My Sad Little Victory

It's pathetic that what gives me the greatest sense of accomplishment during the day is correcting a tiny mistake on Slate.

11.03.2005

How We Let Off Steam

All day I pace back and forth a maze of cubicles done in soothing professional colors in a parade of young women in grey pants and ponytails. There are a few men, but they are almost unnoticeable for all the femininity here. Like most low-paying, non-high-powered offices, I'm sure. We all speak a language subtly different from the one we speak outside these walls. We use the words "core skills" and "differentiated" far too often. We bend over desks so that we get aches in strange areas of our backs, and we leave with peculiar injuries to our hands that tell everyone what we do: ink stains and papercuts.
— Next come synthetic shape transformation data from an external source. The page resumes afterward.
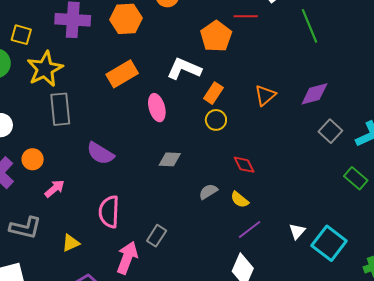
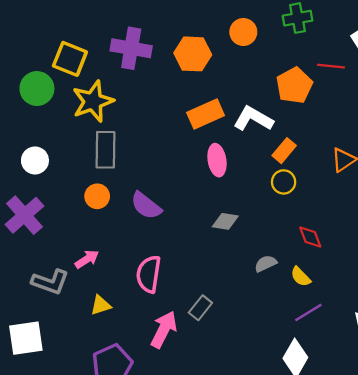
yellow square: (21, 35) -> (70, 59), size x1.4
orange rectangle: (122, 74) -> (206, 114), moved
orange circle: (33, 159) -> (97, 196), moved
pink arrow: (55, 189) -> (87, 259), moved

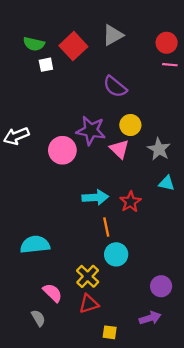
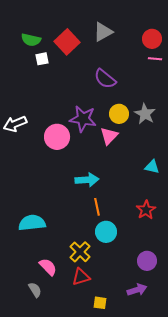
pink triangle: (119, 149) -> (109, 136), turned 30
gray star: (159, 149) -> (145, 114), moved
red star: (130, 202) -> (146, 210), moved

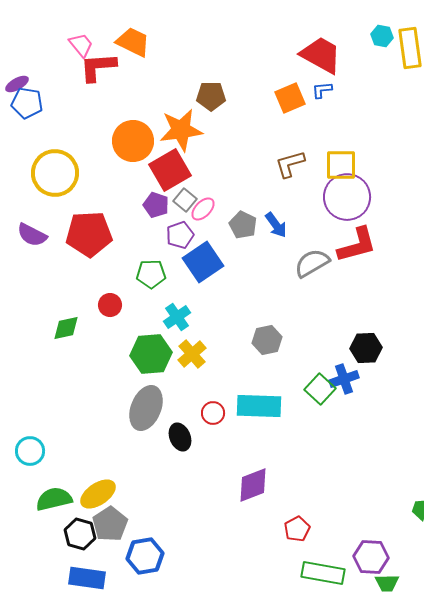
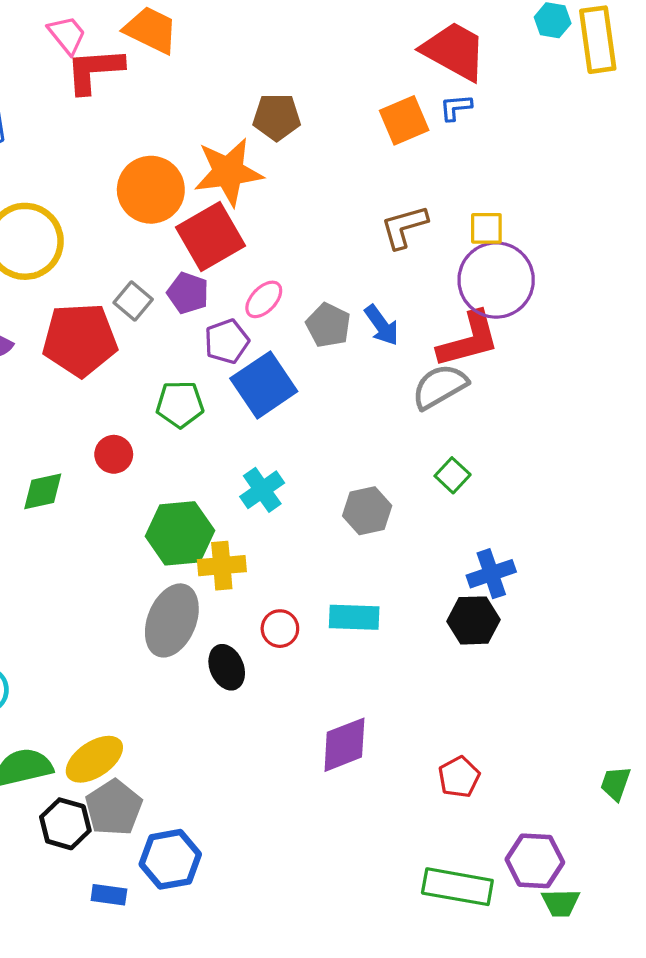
yellow square: (341, 165) -> (486, 228), size x0.7
gray square: (185, 200) -> (133, 301), moved
red L-shape: (357, 245) -> (469, 340), moved
cyan cross: (177, 317) -> (262, 490), moved
black hexagon: (366, 348) -> (474, 620), moved
yellow cross: (192, 354) -> (222, 566), moved, turned 36
green square: (320, 389) -> (453, 475), moved, size x0.7
cyan rectangle: (259, 406) -> (354, 617), size x0.7
red pentagon: (297, 529) -> (459, 777), moved
blue rectangle: (87, 578) -> (109, 895), moved, size x0.6

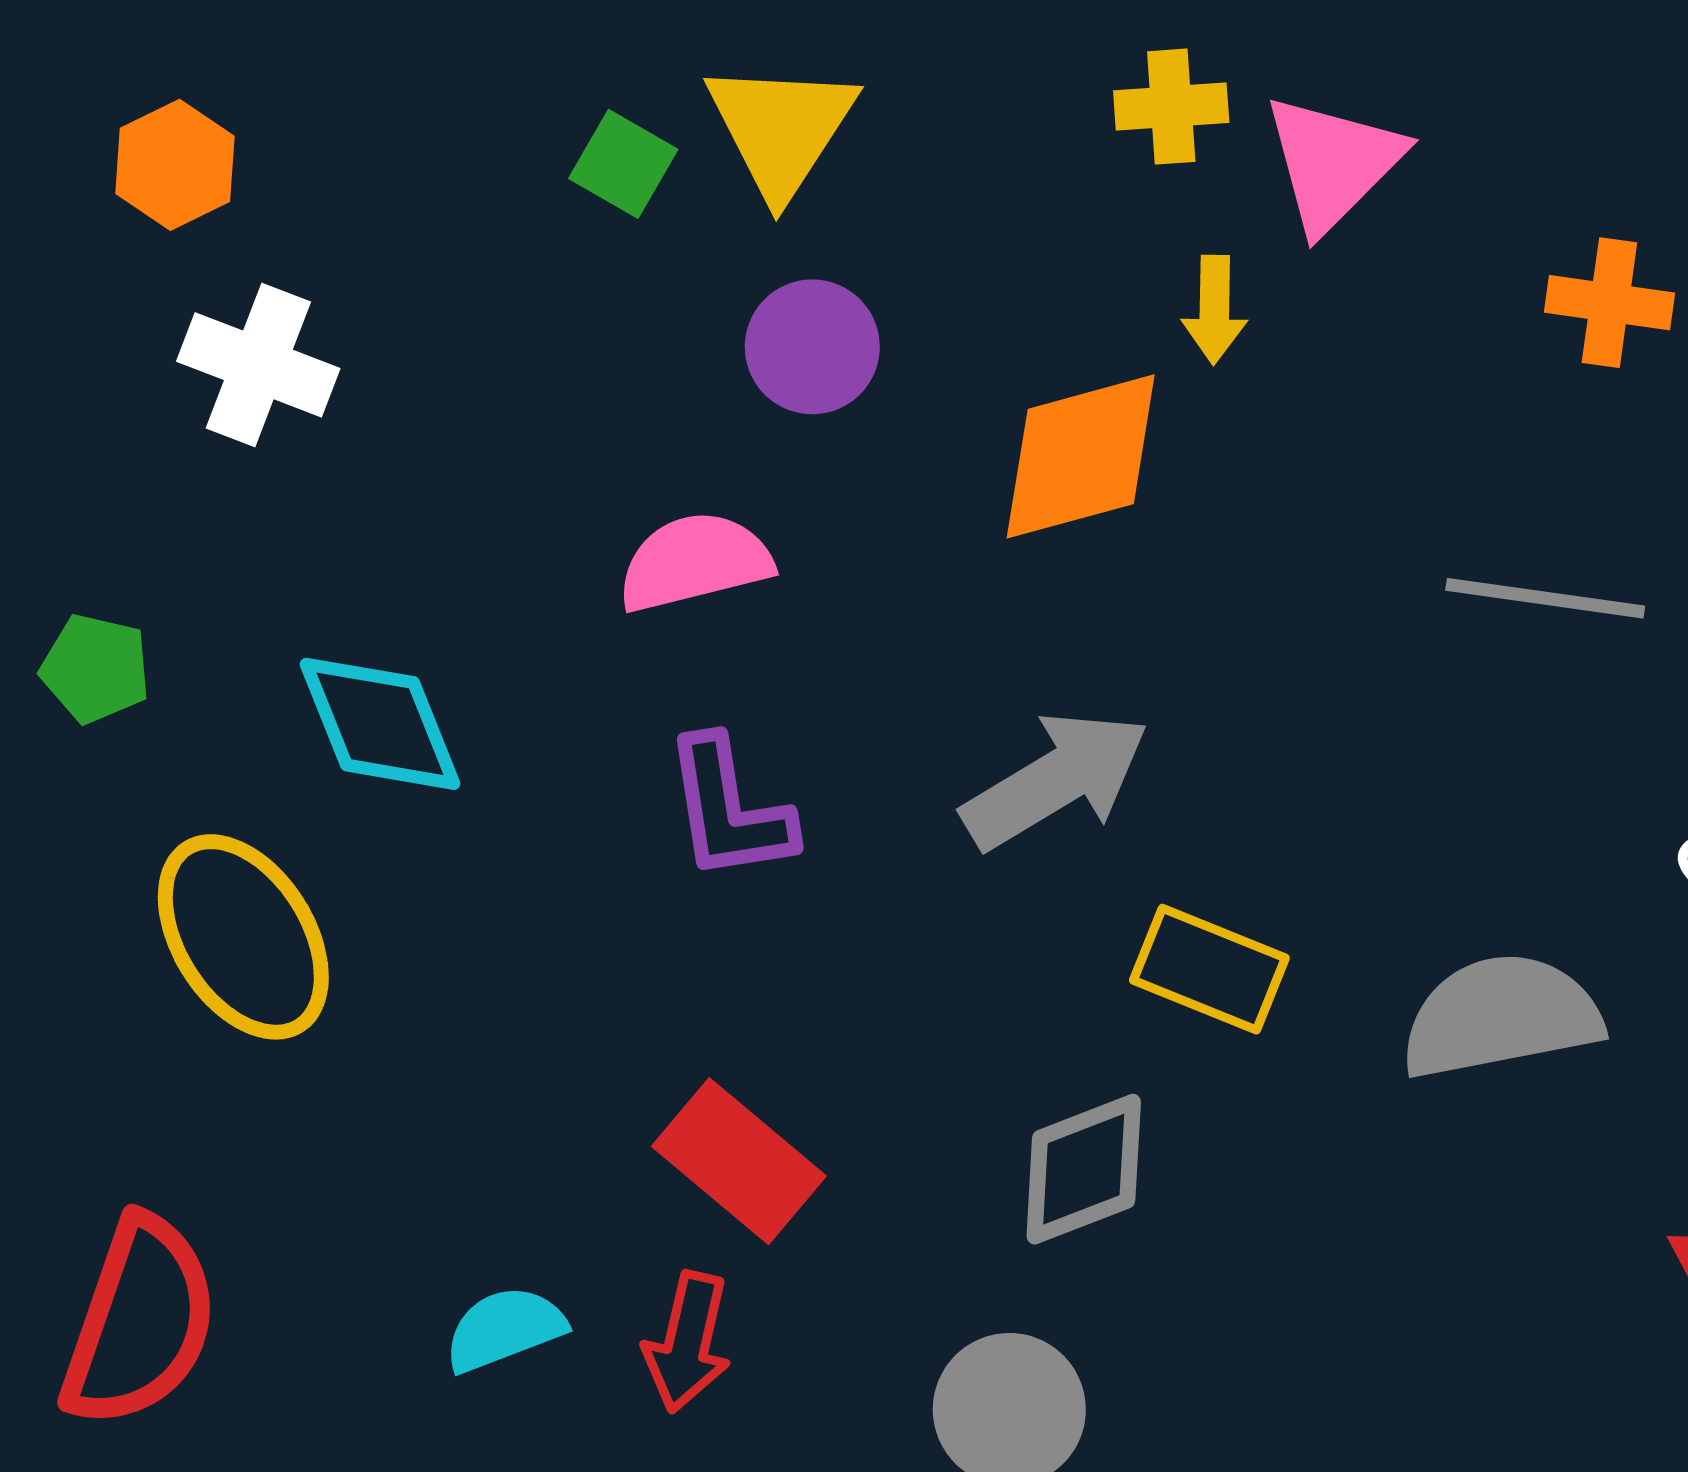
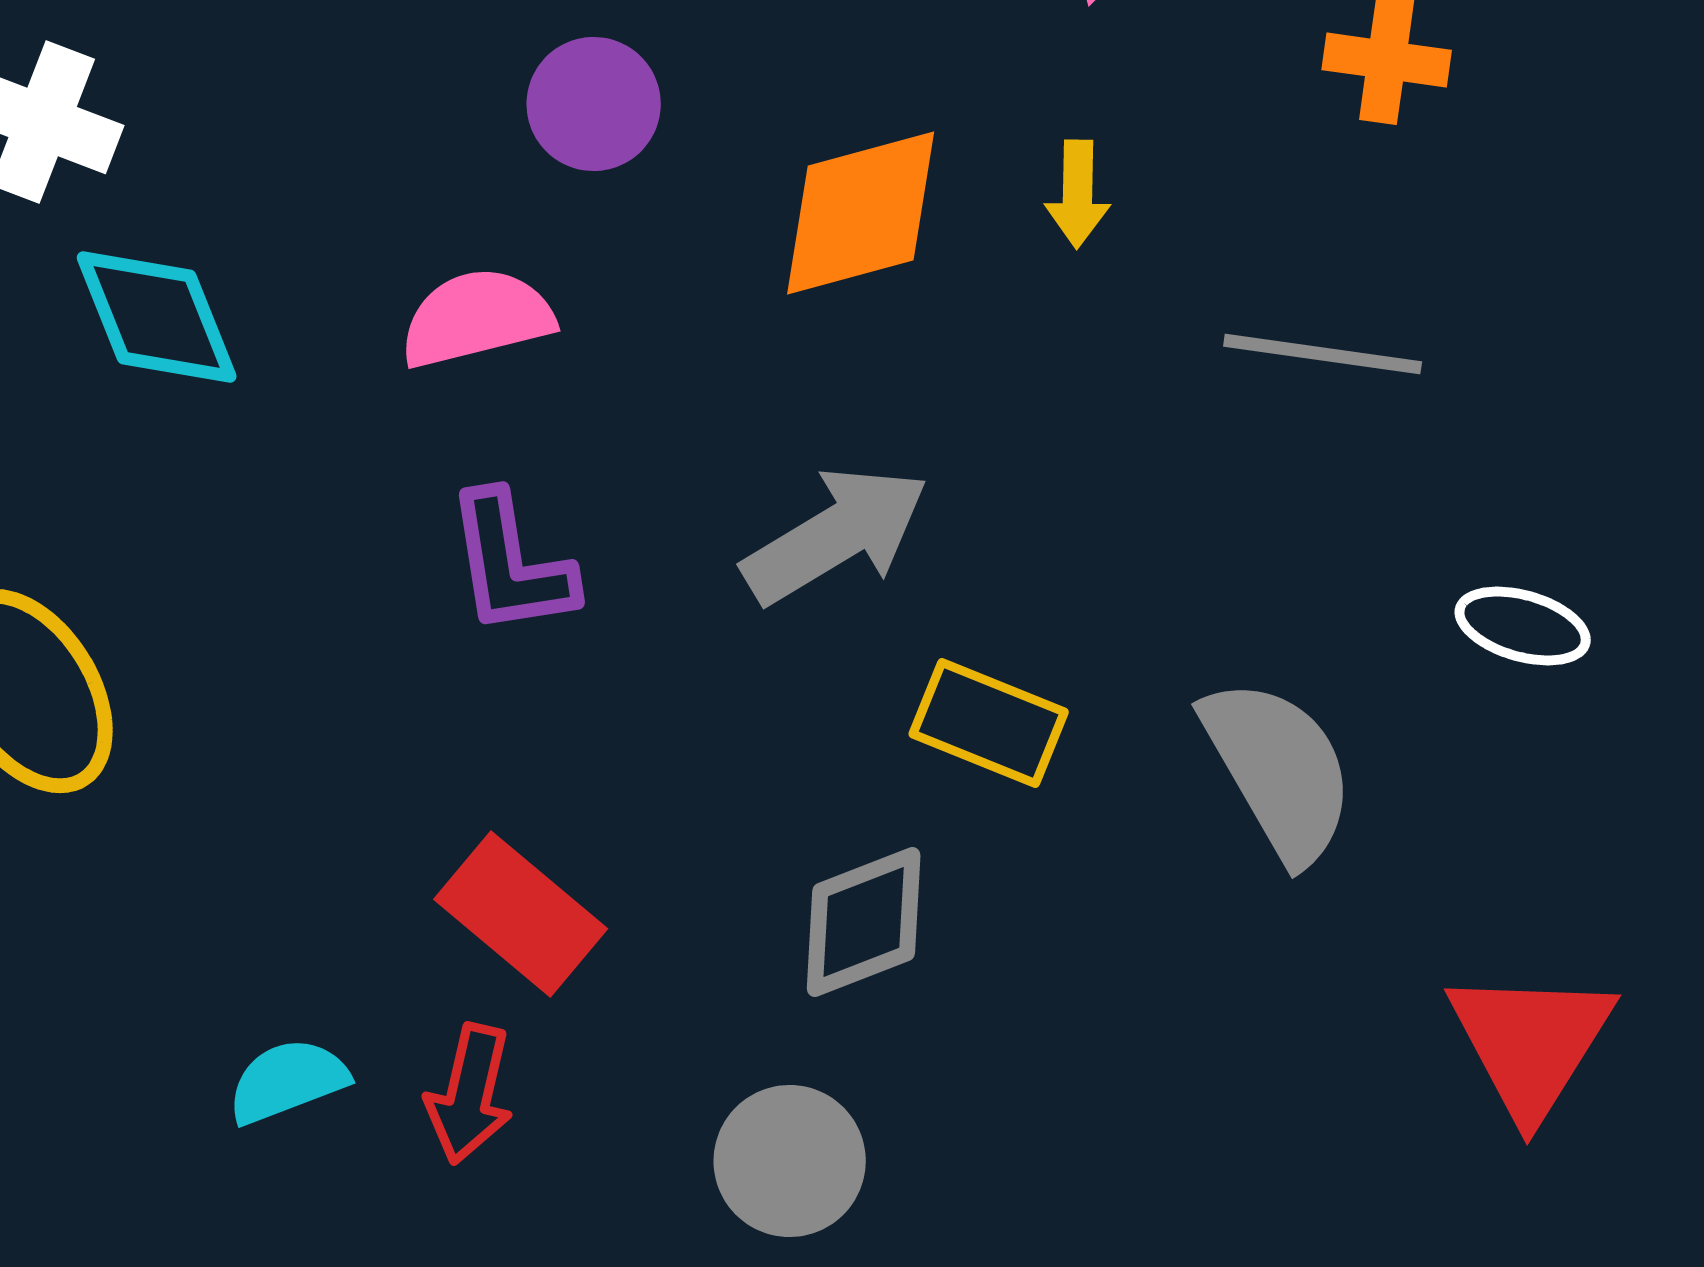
yellow arrow: (1214, 310) -> (1078, 194), moved
cyan diamond: (380, 724) -> (157, 317), moved
gray semicircle: (1501, 1016) -> (1279, 770), turned 71

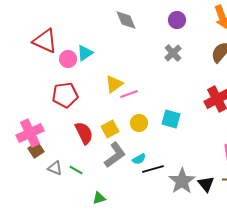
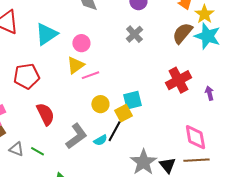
cyan triangle: (85, 53) -> (46, 34), size x1.4
pink circle: (68, 59) -> (81, 43), moved
cyan square: (171, 119) -> (132, 100), turned -30
yellow square: (110, 129) -> (123, 113), moved
black line: (153, 169) -> (114, 131), moved, turned -45

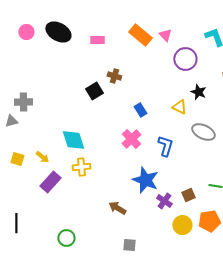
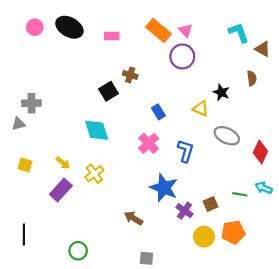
purple circle: (185, 59) -> (182, 57), moved
cyan diamond: (73, 140) -> (97, 130), moved
yellow arrow: (42, 157) -> (63, 163), moved
yellow cross: (81, 167) -> (94, 174), turned -30

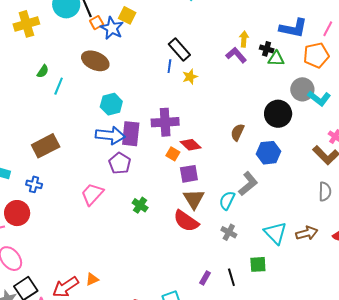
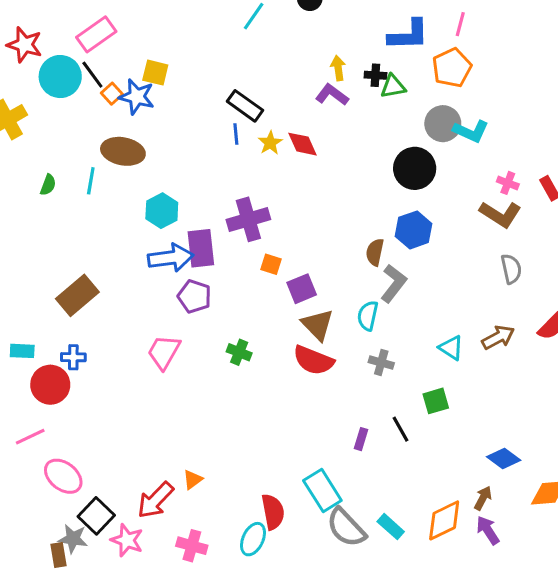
cyan line: (59, 86) -> (91, 181), moved
brown semicircle: (237, 132) -> (375, 252), moved
red diamond: (191, 145) -> (302, 144), moved, turned 35
red circle: (17, 213) -> (50, 385), moved
cyan triangle: (275, 233) -> (451, 348), size x0.7

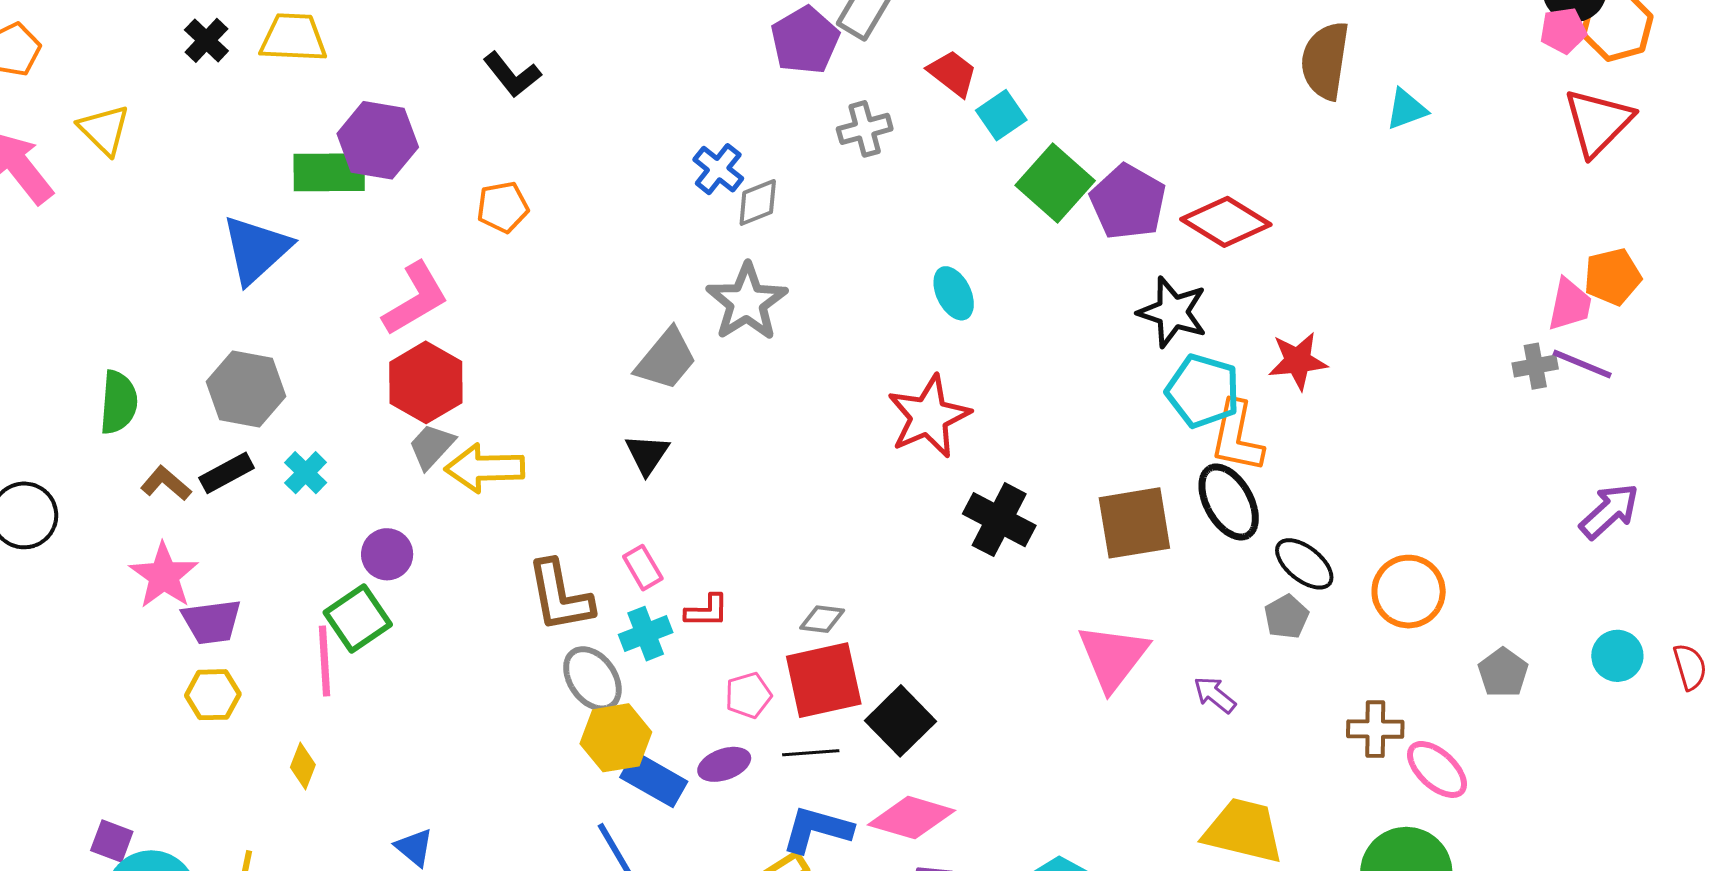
And then, when we just can't take it any more, we go to the famed Happy Hour. Like last night, held at a decent pub, with reasonable prices and food I didn't at all mind eating. I did fall off the stage that my table was on, but not because I was drunk: oh no, because I had forgotten I was on a foot-tall stage. Despite being tipsy and wearing heels, I spilled not a drop of my full pint. I am just that graceful. My youngest co-worker, the one who is still very new to the big city, had one mixed girly drink and began laughing like a frat boy. The office flirt flirted. The office hippy expounded on her... thoughts, I guess you could call them? The rest of us did a combination of whining and jokey small talk. It was what I imagine most normal people's social lives are like. Not bad, really. I wouldn't do it every day, but it was good to get out of the purple-and-tan-hued cubes and into the real world with people who understand how annoying it is when your superiors don't know what a comma is or when authors don't understand that you can't possibly make the pages any larger, so they will just have to cut some of their precious verbosity. We're good folks, really, once you let us out of the cage.